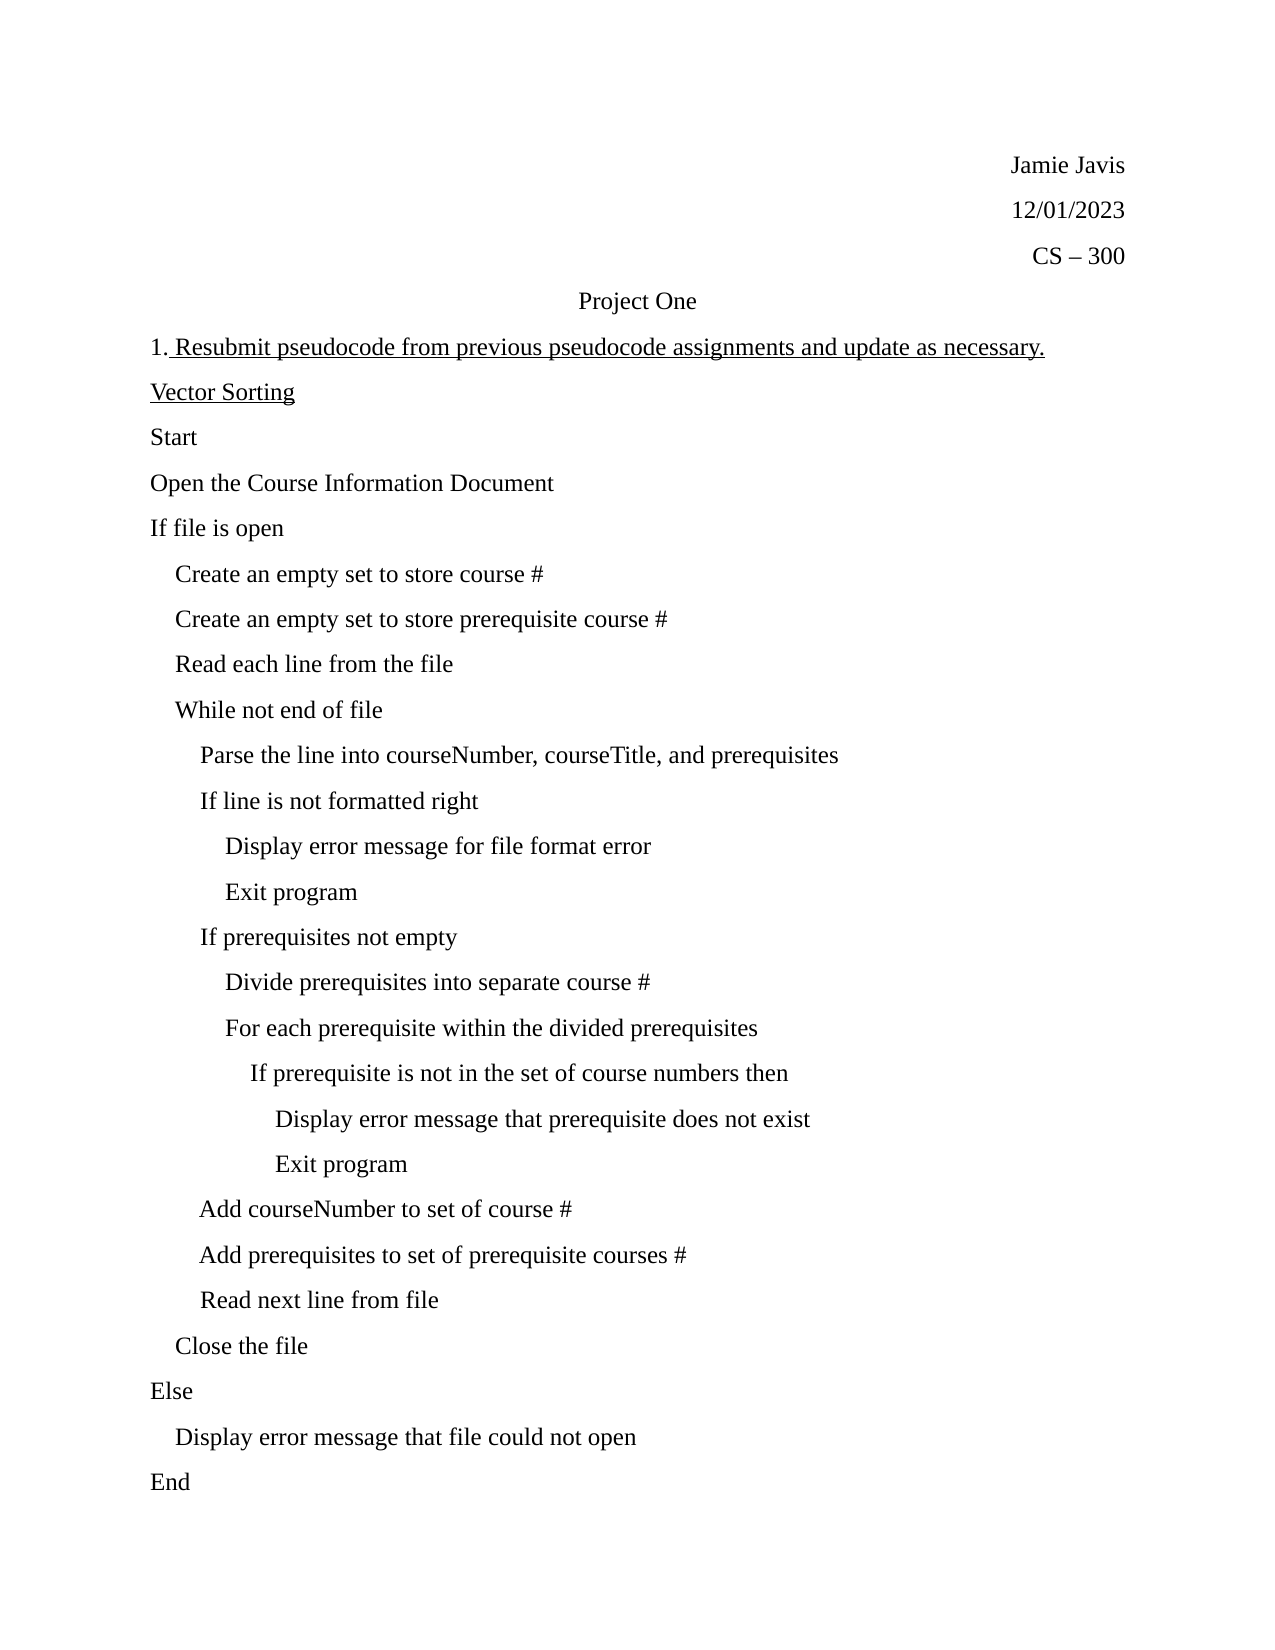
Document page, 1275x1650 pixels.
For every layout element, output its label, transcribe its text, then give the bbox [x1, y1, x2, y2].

text Else [150, 1376, 1125, 1405]
text Add courseNumber to set of course # [150, 1194, 1125, 1223]
text Start [150, 422, 1125, 451]
text Display error message for file format error [150, 831, 1125, 860]
text If prerequisite is not in the set of course numbers then [150, 1058, 1125, 1087]
text Project One [150, 286, 1125, 315]
text Create an empty set to store course # [150, 559, 1125, 587]
text Vector Sorting [150, 377, 1125, 406]
text Jamie Javis [150, 150, 1125, 179]
text Exit program [150, 1149, 1125, 1178]
text For each prerequisite within the divided prerequisites [150, 1013, 1125, 1042]
text While not end of file [150, 695, 1125, 724]
text 1. Resubmit pseudocode from previous pseudocode assignments and update as necessary. [150, 332, 1125, 360]
text Exit program [150, 877, 1125, 905]
text If line is not formatted right [150, 786, 1125, 814]
text Parse the line into courseNumber, courseTitle, and prerequisites [150, 740, 1125, 769]
text Read each line from the file [150, 649, 1125, 678]
text CS – 300 [150, 241, 1125, 269]
text If file is open [150, 513, 1125, 542]
text Open the Course Information Document [150, 468, 1125, 497]
text Display error message that file could not open [150, 1422, 1125, 1450]
text If prerequisites not empty [150, 922, 1125, 951]
text Read next line from file [150, 1285, 1125, 1314]
text Display error message that prerequisite does not exist [150, 1104, 1125, 1132]
text Create an empty set to store prerequisite course # [150, 604, 1125, 633]
text 12/01/2023 [150, 195, 1125, 224]
text Close the file [150, 1331, 1125, 1359]
text End [150, 1467, 1125, 1496]
text Add prerequisites to set of prerequisite courses # [150, 1240, 1125, 1269]
text Divide prerequisites into separate course # [150, 967, 1125, 996]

* TO DO *
Wherever a line in the material contains "file", count it; the answer is the number alone.

* COMPLETED EXERCISE *
7